Final fit after blocked tail

For blocked_tail, build_validation_plan provides a final_fit_run spec:

validation_plan = build_validation_plan(config.validation, time_index, geo_index)

# Run the final fit on all data
final_result = run_pipeline(
    PipelineRunConfig(
        config_path=config_path,
        output_dir=Path("runs"),
        validation_spec=validation_plan.final_fit_run,
    )
)

Final fit after rolling origin

The same pattern works for rolling origin:

# After running all validation splits...
final_result = run_pipeline(
    PipelineRunConfig(
        config_path=config_path,
        output_dir=Path("runs"),
        validation_spec=validation_plan.final_fit_run,
    )
)

The final_fit_run spec has mode="final_fit", strategy="none", and holdout_id=None. It trains on the full time axis with no holdout.

Run directory naming

The runner automatically appends a validation-aware suffix to the run name:

Scenario	Run name pattern
No validation	`<project_name>_<timestamp>`
Blocked tail	`<project_name>_blocked_tail_<timestamp>`
Rolling origin split 1	`<project_name>_split_01_<timestamp>`
Final fit	`<project_name>_final_fit_<timestamp>`
Authored holdout	`<project_name>_authored_holdout_<timestamp>`

Override the name with --run-name or PipelineRunConfig(run_name=...).

Validation spec artefact

Every validation-aware run writes a validation_spec.json artefact in the 10_validation/ stage directory. This JSON records:

mode — "validation" or "final_fit"
strategy — the validation strategy used
split_label — human-readable split identifier
holdout_source — "generated_validation", "authored_model_spec", or "none"
generated_holdout — whether the holdout mask was auto-generated
holdout_shape — shape of the holdout mask (without the actual data)
train_indices / test_indices — integer indices into the time axis
train_dates / test_dates — corresponding date values
validation_spec_version — current value 2
data_binding — source/execution coordinate fingerprints used to refresh or reject the split safely

The actual holdout mask is not stored in the JSON artefact (it can be large). It is reconstructed and injected into the model at runtime from the stored indices and the bound execution geometry.
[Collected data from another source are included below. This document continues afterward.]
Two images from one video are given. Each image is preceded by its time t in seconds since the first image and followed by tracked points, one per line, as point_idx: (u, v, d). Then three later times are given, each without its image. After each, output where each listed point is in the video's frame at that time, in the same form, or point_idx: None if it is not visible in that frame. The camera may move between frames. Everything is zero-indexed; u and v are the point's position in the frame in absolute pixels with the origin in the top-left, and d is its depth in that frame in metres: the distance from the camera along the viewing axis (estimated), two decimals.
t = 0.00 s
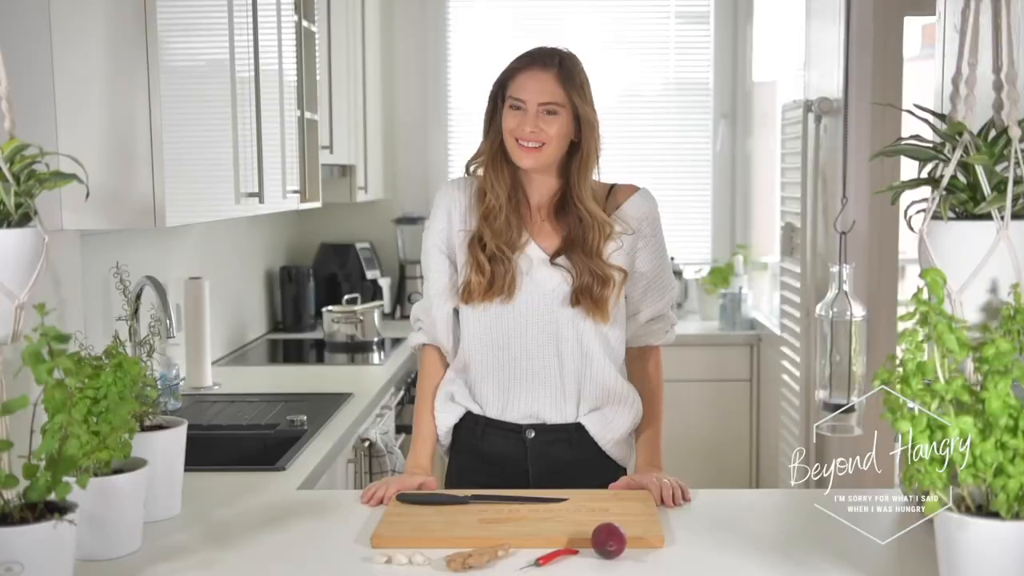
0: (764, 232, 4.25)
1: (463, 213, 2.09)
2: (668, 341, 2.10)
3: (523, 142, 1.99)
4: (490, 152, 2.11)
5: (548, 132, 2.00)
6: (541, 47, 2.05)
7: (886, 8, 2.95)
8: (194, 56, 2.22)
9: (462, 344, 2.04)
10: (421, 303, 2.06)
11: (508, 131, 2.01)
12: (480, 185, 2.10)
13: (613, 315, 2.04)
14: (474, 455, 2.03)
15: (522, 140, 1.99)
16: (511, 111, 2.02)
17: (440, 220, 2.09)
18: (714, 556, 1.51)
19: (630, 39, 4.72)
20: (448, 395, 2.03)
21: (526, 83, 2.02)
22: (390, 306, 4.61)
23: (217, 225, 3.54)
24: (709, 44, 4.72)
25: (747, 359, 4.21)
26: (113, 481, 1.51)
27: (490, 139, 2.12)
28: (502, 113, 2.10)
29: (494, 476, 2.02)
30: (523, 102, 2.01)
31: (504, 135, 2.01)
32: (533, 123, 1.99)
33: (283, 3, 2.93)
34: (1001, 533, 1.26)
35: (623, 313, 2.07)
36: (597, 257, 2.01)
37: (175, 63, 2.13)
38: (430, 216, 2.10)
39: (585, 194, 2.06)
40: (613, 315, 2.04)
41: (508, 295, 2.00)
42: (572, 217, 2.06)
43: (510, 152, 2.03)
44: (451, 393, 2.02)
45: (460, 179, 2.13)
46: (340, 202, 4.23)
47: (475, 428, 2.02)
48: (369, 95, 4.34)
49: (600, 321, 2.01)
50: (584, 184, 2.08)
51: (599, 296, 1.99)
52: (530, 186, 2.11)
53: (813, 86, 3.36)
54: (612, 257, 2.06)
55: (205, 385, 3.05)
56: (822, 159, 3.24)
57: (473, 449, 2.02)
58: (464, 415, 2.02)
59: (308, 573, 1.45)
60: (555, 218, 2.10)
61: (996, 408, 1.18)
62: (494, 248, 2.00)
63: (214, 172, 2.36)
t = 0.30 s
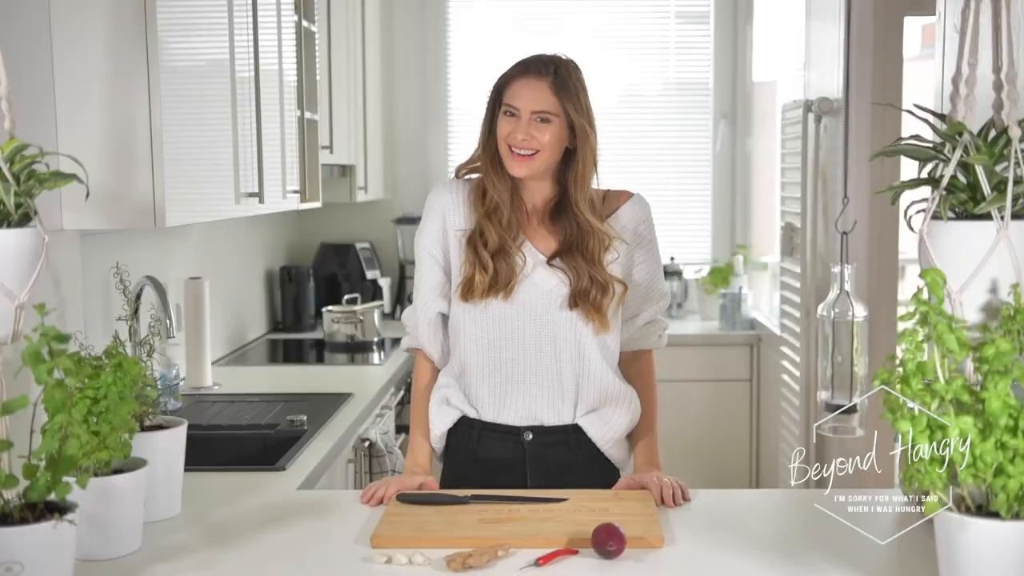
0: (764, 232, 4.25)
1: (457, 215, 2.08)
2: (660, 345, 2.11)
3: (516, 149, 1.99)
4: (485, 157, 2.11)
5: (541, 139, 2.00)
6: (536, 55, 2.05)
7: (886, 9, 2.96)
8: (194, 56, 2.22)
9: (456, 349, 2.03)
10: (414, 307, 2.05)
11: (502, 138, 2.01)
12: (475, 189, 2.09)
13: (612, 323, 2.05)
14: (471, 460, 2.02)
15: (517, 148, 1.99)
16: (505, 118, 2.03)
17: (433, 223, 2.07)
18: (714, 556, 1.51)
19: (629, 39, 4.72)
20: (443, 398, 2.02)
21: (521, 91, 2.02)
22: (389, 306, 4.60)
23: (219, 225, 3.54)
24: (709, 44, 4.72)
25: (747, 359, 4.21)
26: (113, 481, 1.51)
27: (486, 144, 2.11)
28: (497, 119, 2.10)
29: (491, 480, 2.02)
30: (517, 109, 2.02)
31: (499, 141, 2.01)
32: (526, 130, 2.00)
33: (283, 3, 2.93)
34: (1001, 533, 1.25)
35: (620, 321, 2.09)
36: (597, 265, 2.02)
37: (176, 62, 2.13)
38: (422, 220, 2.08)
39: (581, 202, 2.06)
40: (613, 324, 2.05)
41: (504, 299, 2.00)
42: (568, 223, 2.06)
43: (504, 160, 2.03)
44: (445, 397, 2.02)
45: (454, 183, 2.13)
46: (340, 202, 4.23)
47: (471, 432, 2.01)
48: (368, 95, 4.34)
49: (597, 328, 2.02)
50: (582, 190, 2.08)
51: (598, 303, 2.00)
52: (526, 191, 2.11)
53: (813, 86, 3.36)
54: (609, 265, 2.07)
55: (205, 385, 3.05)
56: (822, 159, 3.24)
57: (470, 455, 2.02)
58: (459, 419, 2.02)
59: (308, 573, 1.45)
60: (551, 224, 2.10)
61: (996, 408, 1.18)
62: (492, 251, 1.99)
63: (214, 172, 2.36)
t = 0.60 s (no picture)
0: (764, 232, 4.25)
1: (455, 220, 2.08)
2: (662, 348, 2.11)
3: (515, 154, 1.99)
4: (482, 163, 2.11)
5: (539, 143, 2.00)
6: (533, 59, 2.06)
7: (886, 9, 2.96)
8: (194, 56, 2.22)
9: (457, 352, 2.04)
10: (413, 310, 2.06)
11: (499, 142, 2.01)
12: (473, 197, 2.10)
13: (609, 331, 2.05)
14: (470, 459, 2.02)
15: (515, 152, 1.99)
16: (503, 124, 2.03)
17: (433, 230, 2.09)
18: (714, 556, 1.51)
19: (629, 39, 4.72)
20: (443, 398, 2.03)
21: (518, 95, 2.03)
22: (389, 306, 4.60)
23: (219, 227, 3.54)
24: (709, 44, 4.72)
25: (747, 359, 4.21)
26: (113, 481, 1.51)
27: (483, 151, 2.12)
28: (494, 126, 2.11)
29: (490, 479, 2.02)
30: (515, 114, 2.02)
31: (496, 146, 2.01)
32: (524, 134, 2.00)
33: (283, 3, 2.93)
34: (1001, 533, 1.26)
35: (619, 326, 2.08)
36: (596, 272, 2.01)
37: (175, 62, 2.13)
38: (421, 228, 2.10)
39: (581, 206, 2.06)
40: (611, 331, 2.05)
41: (503, 305, 2.00)
42: (565, 229, 2.06)
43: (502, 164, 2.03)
44: (446, 397, 2.03)
45: (453, 192, 2.13)
46: (340, 202, 4.23)
47: (471, 431, 2.01)
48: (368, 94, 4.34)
49: (597, 336, 2.01)
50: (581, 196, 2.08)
51: (596, 311, 2.00)
52: (524, 198, 2.11)
53: (813, 86, 3.36)
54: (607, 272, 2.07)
55: (205, 385, 3.05)
56: (822, 159, 3.24)
57: (469, 454, 2.01)
58: (459, 419, 2.02)
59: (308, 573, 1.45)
60: (551, 229, 2.10)
61: (996, 408, 1.18)
62: (489, 258, 2.00)
63: (214, 172, 2.36)
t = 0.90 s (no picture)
0: (764, 232, 4.25)
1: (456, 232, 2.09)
2: (667, 358, 2.12)
3: (522, 143, 1.99)
4: (484, 162, 2.12)
5: (546, 129, 2.01)
6: (532, 49, 2.07)
7: (886, 8, 2.96)
8: (194, 56, 2.22)
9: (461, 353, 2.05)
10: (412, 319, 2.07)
11: (504, 132, 2.01)
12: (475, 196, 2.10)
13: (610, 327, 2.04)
14: (471, 453, 2.03)
15: (522, 141, 1.99)
16: (506, 113, 2.03)
17: (429, 250, 2.10)
18: (714, 556, 1.51)
19: (629, 39, 4.72)
20: (444, 394, 2.04)
21: (522, 83, 2.04)
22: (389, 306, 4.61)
23: (218, 228, 3.54)
24: (709, 44, 4.72)
25: (747, 360, 4.21)
26: (113, 480, 1.51)
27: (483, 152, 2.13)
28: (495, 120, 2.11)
29: (491, 470, 2.04)
30: (519, 101, 2.03)
31: (500, 137, 2.01)
32: (531, 122, 2.00)
33: (283, 3, 2.92)
34: (1001, 533, 1.25)
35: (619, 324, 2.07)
36: (596, 268, 2.01)
37: (175, 63, 2.13)
38: (421, 244, 2.11)
39: (585, 198, 2.07)
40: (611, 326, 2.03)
41: (507, 307, 1.99)
42: (570, 229, 2.06)
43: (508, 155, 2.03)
44: (446, 393, 2.03)
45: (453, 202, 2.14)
46: (340, 202, 4.23)
47: (471, 426, 2.02)
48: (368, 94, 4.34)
49: (600, 335, 2.01)
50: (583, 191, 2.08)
51: (598, 309, 1.98)
52: (525, 198, 2.12)
53: (813, 86, 3.36)
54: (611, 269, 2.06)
55: (205, 385, 3.05)
56: (822, 159, 3.24)
57: (470, 448, 2.02)
58: (461, 414, 2.03)
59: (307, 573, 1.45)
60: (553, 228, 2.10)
61: (996, 408, 1.18)
62: (488, 260, 2.00)
63: (213, 172, 2.36)
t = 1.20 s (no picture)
0: (764, 232, 4.25)
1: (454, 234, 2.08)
2: (667, 357, 2.12)
3: (519, 146, 2.00)
4: (479, 162, 2.12)
5: (543, 132, 2.01)
6: (527, 49, 2.06)
7: (886, 8, 2.96)
8: (194, 56, 2.22)
9: (457, 352, 2.05)
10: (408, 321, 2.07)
11: (501, 135, 2.01)
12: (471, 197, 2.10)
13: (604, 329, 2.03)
14: (467, 450, 2.03)
15: (519, 144, 2.00)
16: (503, 116, 2.03)
17: (426, 245, 2.09)
18: (714, 556, 1.51)
19: (629, 39, 4.72)
20: (440, 393, 2.04)
21: (518, 85, 2.03)
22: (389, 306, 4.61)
23: (218, 228, 3.54)
24: (709, 44, 4.72)
25: (747, 360, 4.21)
26: (113, 480, 1.51)
27: (478, 151, 2.12)
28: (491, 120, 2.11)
29: (486, 467, 2.04)
30: (516, 104, 2.02)
31: (497, 141, 2.00)
32: (528, 124, 2.00)
33: (283, 2, 2.92)
34: (1001, 533, 1.25)
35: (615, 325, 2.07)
36: (590, 270, 2.00)
37: (175, 63, 2.13)
38: (417, 244, 2.09)
39: (581, 201, 2.07)
40: (605, 328, 2.03)
41: (503, 309, 1.99)
42: (566, 232, 2.06)
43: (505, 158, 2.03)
44: (442, 392, 2.04)
45: (449, 202, 2.13)
46: (340, 202, 4.23)
47: (467, 423, 2.02)
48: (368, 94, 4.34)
49: (594, 338, 2.01)
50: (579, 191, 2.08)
51: (593, 312, 1.99)
52: (521, 199, 2.12)
53: (812, 86, 3.36)
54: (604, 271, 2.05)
55: (205, 385, 3.05)
56: (822, 159, 3.24)
57: (466, 446, 2.03)
58: (457, 412, 2.03)
59: (307, 573, 1.45)
60: (548, 229, 2.10)
61: (996, 408, 1.18)
62: (486, 261, 1.99)
63: (214, 172, 2.36)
For rolling-origin validation, the execution geometry is intentionally bounded: split 1 fits only through split 1’s test window, split 2 fits only through split 2’s test window, and so on. Later source observations are invisible to earlier validation fits.

Interaction with model selection

Bayesian model selection (LOO/WAIC) is only available for runs where holdout_id is None — meaning full-sample fitted models and final-fit runs. Validation fits and authored-holdout runs write a model_selection_status.json artefact instead of LOO/WAIC outputs. See the model selection guide for details.
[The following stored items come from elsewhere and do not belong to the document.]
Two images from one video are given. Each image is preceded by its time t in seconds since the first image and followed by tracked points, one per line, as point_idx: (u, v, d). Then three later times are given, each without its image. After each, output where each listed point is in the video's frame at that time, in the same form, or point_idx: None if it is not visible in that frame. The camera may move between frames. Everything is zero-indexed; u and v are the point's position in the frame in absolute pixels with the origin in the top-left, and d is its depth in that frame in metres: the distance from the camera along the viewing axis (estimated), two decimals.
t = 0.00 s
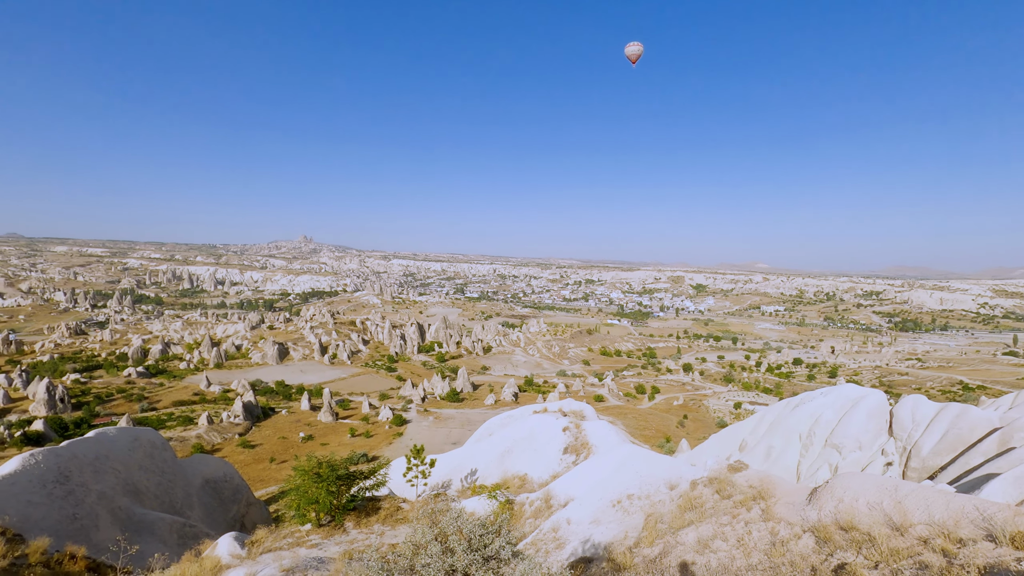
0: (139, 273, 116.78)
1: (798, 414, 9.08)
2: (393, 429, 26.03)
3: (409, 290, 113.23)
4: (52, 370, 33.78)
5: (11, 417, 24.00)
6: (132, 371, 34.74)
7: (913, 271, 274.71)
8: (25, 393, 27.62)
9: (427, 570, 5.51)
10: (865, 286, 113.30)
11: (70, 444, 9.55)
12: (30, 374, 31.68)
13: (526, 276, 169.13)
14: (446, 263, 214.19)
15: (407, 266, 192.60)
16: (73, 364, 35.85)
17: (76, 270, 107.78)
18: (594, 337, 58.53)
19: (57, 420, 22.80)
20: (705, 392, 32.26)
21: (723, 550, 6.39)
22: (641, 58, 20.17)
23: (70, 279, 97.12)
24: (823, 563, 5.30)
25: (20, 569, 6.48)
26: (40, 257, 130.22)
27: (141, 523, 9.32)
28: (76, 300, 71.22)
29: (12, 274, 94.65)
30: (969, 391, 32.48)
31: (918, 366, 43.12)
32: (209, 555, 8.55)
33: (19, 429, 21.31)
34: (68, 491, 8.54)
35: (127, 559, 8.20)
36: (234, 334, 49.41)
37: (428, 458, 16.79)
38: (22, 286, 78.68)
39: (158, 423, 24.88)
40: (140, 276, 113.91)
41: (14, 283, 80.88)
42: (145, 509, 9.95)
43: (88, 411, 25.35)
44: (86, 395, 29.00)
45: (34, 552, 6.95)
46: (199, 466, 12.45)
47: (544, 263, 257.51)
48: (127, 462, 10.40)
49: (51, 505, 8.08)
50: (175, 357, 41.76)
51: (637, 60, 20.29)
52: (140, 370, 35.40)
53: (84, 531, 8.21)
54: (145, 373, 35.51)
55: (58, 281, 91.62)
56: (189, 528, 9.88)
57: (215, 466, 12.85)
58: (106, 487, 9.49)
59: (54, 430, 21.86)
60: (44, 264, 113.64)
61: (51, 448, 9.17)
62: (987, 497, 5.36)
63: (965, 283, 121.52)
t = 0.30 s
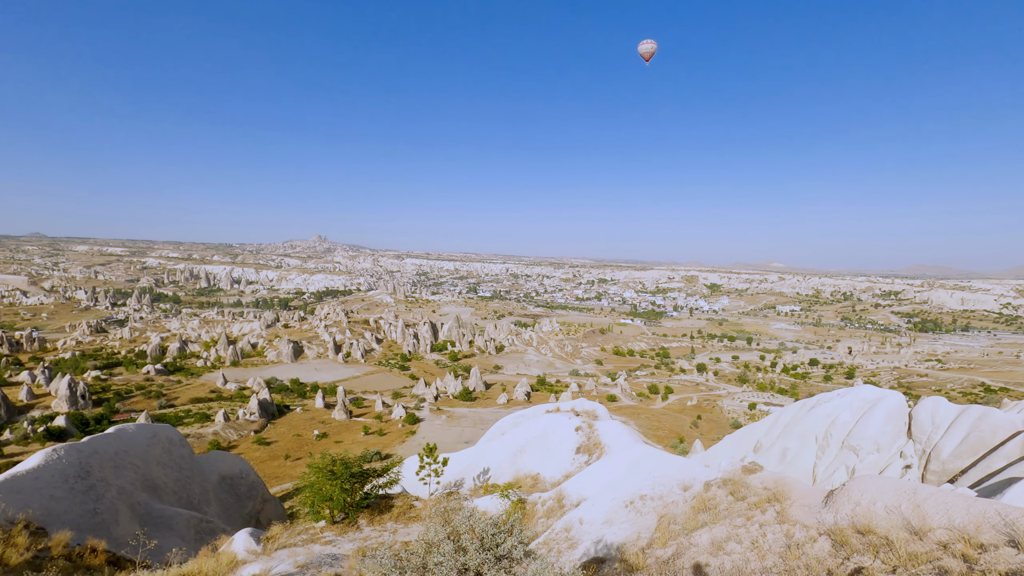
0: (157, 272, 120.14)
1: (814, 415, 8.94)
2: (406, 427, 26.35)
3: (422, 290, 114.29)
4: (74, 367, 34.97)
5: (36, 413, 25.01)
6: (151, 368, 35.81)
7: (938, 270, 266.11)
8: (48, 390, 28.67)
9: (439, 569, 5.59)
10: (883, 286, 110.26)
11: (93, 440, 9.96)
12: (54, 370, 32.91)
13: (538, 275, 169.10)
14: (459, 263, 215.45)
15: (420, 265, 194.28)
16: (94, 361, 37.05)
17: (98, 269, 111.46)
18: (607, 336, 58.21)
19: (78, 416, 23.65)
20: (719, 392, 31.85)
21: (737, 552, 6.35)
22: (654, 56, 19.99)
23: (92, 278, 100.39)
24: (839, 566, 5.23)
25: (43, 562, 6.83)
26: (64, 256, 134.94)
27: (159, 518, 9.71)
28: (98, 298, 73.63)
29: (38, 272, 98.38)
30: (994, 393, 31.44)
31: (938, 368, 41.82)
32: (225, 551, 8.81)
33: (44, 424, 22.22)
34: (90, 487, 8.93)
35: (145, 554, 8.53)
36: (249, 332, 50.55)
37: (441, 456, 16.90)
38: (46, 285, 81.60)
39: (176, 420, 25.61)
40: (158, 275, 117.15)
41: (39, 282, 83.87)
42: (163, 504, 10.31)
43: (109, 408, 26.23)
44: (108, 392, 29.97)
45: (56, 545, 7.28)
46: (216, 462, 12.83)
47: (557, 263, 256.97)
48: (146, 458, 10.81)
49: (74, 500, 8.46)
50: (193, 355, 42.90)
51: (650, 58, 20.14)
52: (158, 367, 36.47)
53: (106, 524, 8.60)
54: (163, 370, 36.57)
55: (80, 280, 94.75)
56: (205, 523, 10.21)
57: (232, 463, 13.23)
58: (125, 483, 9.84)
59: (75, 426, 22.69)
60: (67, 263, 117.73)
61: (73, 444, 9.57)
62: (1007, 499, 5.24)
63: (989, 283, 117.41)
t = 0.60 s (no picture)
0: (172, 271, 122.59)
1: (826, 416, 8.82)
2: (416, 426, 26.56)
3: (431, 289, 114.90)
4: (91, 365, 35.85)
5: (55, 410, 25.72)
6: (164, 366, 36.55)
7: (958, 269, 259.41)
8: (66, 387, 29.42)
9: (449, 569, 5.65)
10: (898, 286, 108.05)
11: (109, 436, 10.21)
12: (72, 368, 33.80)
13: (547, 275, 168.77)
14: (468, 262, 216.06)
15: (429, 264, 195.35)
16: (110, 360, 37.92)
17: (113, 268, 114.04)
18: (617, 336, 57.94)
19: (94, 414, 24.27)
20: (730, 393, 31.51)
21: (748, 554, 6.31)
22: (665, 54, 19.84)
23: (107, 277, 102.76)
24: (852, 570, 5.16)
25: (60, 557, 7.03)
26: (79, 256, 138.14)
27: (173, 514, 9.96)
28: (114, 298, 75.37)
29: (55, 271, 101.01)
30: (1014, 395, 30.60)
31: (953, 369, 40.89)
32: (237, 547, 8.96)
33: (61, 421, 22.86)
34: (106, 482, 9.17)
35: (159, 550, 8.77)
36: (262, 331, 51.37)
37: (450, 456, 16.99)
38: (64, 284, 83.64)
39: (190, 418, 26.14)
40: (172, 274, 119.45)
41: (56, 281, 86.03)
42: (176, 500, 10.56)
43: (123, 406, 26.86)
44: (124, 390, 30.71)
45: (73, 541, 7.51)
46: (228, 460, 13.13)
47: (567, 262, 256.19)
48: (160, 455, 11.07)
49: (91, 495, 8.70)
50: (206, 353, 43.70)
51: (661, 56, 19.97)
52: (172, 365, 37.22)
53: (122, 519, 8.86)
54: (177, 368, 37.32)
55: (95, 279, 96.97)
56: (218, 520, 10.47)
57: (244, 460, 13.49)
58: (141, 479, 10.08)
59: (91, 423, 23.29)
60: (84, 263, 120.82)
61: (90, 440, 9.77)
62: None
63: (1009, 282, 113.68)
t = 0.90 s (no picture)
0: (185, 271, 124.85)
1: (838, 417, 8.75)
2: (425, 425, 26.76)
3: (440, 288, 115.42)
4: (106, 363, 36.69)
5: (70, 406, 26.43)
6: (178, 365, 37.32)
7: (978, 268, 252.54)
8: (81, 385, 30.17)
9: (459, 569, 5.70)
10: (912, 286, 105.84)
11: (123, 433, 10.42)
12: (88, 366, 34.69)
13: (556, 274, 168.29)
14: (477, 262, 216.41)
15: (439, 263, 196.17)
16: (124, 358, 38.81)
17: (127, 267, 116.75)
18: (627, 336, 57.59)
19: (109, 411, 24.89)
20: (742, 393, 31.15)
21: (759, 556, 6.27)
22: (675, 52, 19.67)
23: (122, 276, 105.23)
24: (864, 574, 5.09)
25: (76, 552, 7.27)
26: (95, 255, 141.72)
27: (186, 511, 10.19)
28: (128, 297, 77.18)
29: (72, 270, 103.70)
30: None
31: (969, 370, 39.98)
32: (249, 545, 9.16)
33: (77, 418, 23.55)
34: (120, 479, 9.39)
35: (173, 546, 9.00)
36: (273, 330, 52.12)
37: (460, 456, 17.06)
38: (78, 283, 85.74)
39: (203, 416, 26.67)
40: (186, 274, 121.59)
41: (71, 280, 88.22)
42: (190, 497, 10.81)
43: (138, 403, 27.54)
44: (138, 388, 31.42)
45: (89, 536, 7.75)
46: (240, 458, 13.39)
47: (577, 262, 254.97)
48: (173, 452, 11.31)
49: (105, 492, 8.92)
50: (218, 352, 44.52)
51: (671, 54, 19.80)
52: (185, 364, 38.02)
53: (135, 516, 9.07)
54: (190, 367, 38.08)
55: (110, 279, 99.34)
56: (230, 517, 10.72)
57: (255, 458, 13.76)
58: (155, 475, 10.33)
59: (106, 420, 23.89)
60: (101, 263, 123.56)
61: (105, 437, 10.01)
62: None
63: None
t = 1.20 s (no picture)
0: (200, 270, 127.50)
1: (854, 419, 8.60)
2: (438, 424, 26.96)
3: (452, 288, 116.07)
4: (125, 361, 37.78)
5: (89, 403, 27.25)
6: (193, 363, 38.19)
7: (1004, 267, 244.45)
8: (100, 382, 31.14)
9: (470, 568, 5.76)
10: (931, 286, 103.21)
11: (141, 430, 10.75)
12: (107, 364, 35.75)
13: (567, 274, 167.70)
14: (489, 261, 216.97)
15: (450, 263, 197.14)
16: (141, 356, 39.84)
17: (144, 267, 119.72)
18: (638, 335, 57.17)
19: (126, 408, 25.65)
20: (755, 394, 30.71)
21: (772, 560, 6.21)
22: (687, 50, 19.49)
23: (138, 276, 107.95)
24: None
25: (93, 548, 7.52)
26: (113, 255, 145.65)
27: (201, 507, 10.47)
28: (145, 297, 79.29)
29: (91, 270, 106.83)
30: None
31: (990, 372, 38.86)
32: (263, 542, 9.38)
33: (96, 415, 24.26)
34: (138, 476, 9.70)
35: (189, 542, 9.25)
36: (287, 329, 53.01)
37: (471, 456, 17.13)
38: (96, 283, 88.24)
39: (218, 413, 27.31)
40: (201, 273, 124.09)
41: (89, 279, 90.80)
42: (204, 494, 11.09)
43: (154, 400, 28.29)
44: (154, 385, 32.29)
45: (107, 532, 8.02)
46: (254, 455, 13.70)
47: (589, 261, 253.91)
48: (189, 449, 11.63)
49: (123, 488, 9.21)
50: (233, 350, 45.47)
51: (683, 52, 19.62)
52: (201, 362, 38.90)
53: (152, 512, 9.34)
54: (205, 365, 38.94)
55: (128, 278, 102.16)
56: (244, 514, 11.01)
57: (269, 456, 14.06)
58: (171, 472, 10.63)
59: (124, 417, 24.66)
60: (119, 262, 126.64)
61: (123, 434, 10.32)
62: None
63: None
The design intent is that validation and model selection answer different questions. Validation holds out declared time periods before fitting. LOO/WAIC compare compatible full-sample or final-fit candidates using reconstructed pointwise likelihood. Both controls support the same agency requirement: a model choice should be defensible after the notebook is gone. See why meridian-tools exists for the full rationale.